- _本文_:
☆ ☆ ☆ ☆
ミュージシャンが中傷被害語る 集団感染のライブハウスに出演

ミュージシャンが中傷被害語る 集団感染のライブハウスに出演
新型コロナウイルスの集団感染が起きた大阪のライブハウスのイベントに出演していたミュージシャンがNHKの取材に応じ、「音楽活動をやめろ」などと中傷する内容のメールをおよそ50通送られたことなど被害の実態を初めて語りました。
神戸市を拠点に活動するシンガーソングライター、福見健二さんはことし2月、大阪 北区のライブハウスで開かれた音楽イベントに出演し、その後、会場で新型コロナウイルスの集団感染が起きました。

福見さん自身の感染は確認されませんでしたが、ネット上に出演者のリストが出回り、その後、匿名でのメールが相次いで届くようになったといいます。
☆ ☆ ☆ ☆
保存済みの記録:
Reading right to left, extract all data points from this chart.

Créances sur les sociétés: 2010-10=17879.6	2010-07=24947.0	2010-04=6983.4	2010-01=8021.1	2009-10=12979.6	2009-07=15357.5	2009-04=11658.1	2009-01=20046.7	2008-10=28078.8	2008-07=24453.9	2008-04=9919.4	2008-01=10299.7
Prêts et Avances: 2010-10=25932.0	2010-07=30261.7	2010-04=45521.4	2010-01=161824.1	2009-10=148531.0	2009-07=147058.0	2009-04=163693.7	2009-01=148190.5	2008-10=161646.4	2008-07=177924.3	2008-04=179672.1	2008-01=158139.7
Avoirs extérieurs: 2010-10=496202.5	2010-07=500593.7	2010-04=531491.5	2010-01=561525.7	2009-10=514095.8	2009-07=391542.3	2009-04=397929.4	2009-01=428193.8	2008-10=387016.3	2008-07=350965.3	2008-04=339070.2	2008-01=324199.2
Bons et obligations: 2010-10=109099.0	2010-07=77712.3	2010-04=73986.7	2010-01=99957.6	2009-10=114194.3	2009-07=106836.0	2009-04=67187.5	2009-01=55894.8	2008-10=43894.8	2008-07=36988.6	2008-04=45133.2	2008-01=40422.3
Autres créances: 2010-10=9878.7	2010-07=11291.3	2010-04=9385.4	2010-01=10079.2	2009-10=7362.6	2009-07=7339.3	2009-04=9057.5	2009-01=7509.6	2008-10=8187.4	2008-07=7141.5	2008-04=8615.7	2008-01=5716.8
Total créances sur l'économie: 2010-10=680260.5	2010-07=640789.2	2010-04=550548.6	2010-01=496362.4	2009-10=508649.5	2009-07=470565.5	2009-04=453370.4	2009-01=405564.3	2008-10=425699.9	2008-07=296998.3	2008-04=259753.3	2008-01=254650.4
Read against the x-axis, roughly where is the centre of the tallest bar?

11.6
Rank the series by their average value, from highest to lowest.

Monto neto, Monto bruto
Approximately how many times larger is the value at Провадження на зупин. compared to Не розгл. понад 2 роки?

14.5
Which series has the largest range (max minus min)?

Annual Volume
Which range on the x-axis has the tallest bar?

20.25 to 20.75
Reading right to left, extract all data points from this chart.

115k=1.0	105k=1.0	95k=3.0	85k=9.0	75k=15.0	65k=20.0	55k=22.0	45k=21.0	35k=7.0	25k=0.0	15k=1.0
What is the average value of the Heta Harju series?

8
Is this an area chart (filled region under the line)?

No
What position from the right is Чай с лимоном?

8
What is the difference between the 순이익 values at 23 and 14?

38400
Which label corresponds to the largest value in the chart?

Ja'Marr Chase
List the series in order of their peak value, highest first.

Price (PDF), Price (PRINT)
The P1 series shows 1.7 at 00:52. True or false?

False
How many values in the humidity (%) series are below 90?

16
☆ ☆ ☆ ☆
- _作業の指示_:
a) 記事にある次の一文を英語に訳しなさい。「福見さん自身の感染は確認されませんでしたが、ネット上に出演者のリストが出回り、その後、匿名でのメールが相次いで届くようになったといいます。」
b) 記事のうち、「神戸市を拠点に活動するシンガ」を含む語句で始まり「届くようになったといいます。」で終わる部分を、そのまま書き写してください。
c) 記事をもとに、次の問いに答えなさい。
(i) 福見健二さんが活動の拠点にしている都市はどこか。
(ii) 中傷する内容のメールはおよそ何通送られたか。
(iii) 音楽イベントが開かれたライブハウスはどこにあったか。
資料はここでは使いません。

- _記述解答_:
a) Fukumi's own infection was not confirmed, but a list of the performers circulated online, after which anonymous emails reportedly began arriving one after another.

b)
神戸市を拠点に活動するシンガーソングライター、福見健二さんはことし2月、大阪 北区のライブハウスで開かれた音楽イベントに出演し、その後、会場で新型コロナウイルスの集団感染が起きました。

福見さん自身の感染は確認されませんでしたが、ネット上に出演者のリストが出回り、その後、匿名でのメールが相次いで届くようになったといいます。

c)
(i) 神戸市
(ii) およそ50通
(iii) 大阪 北区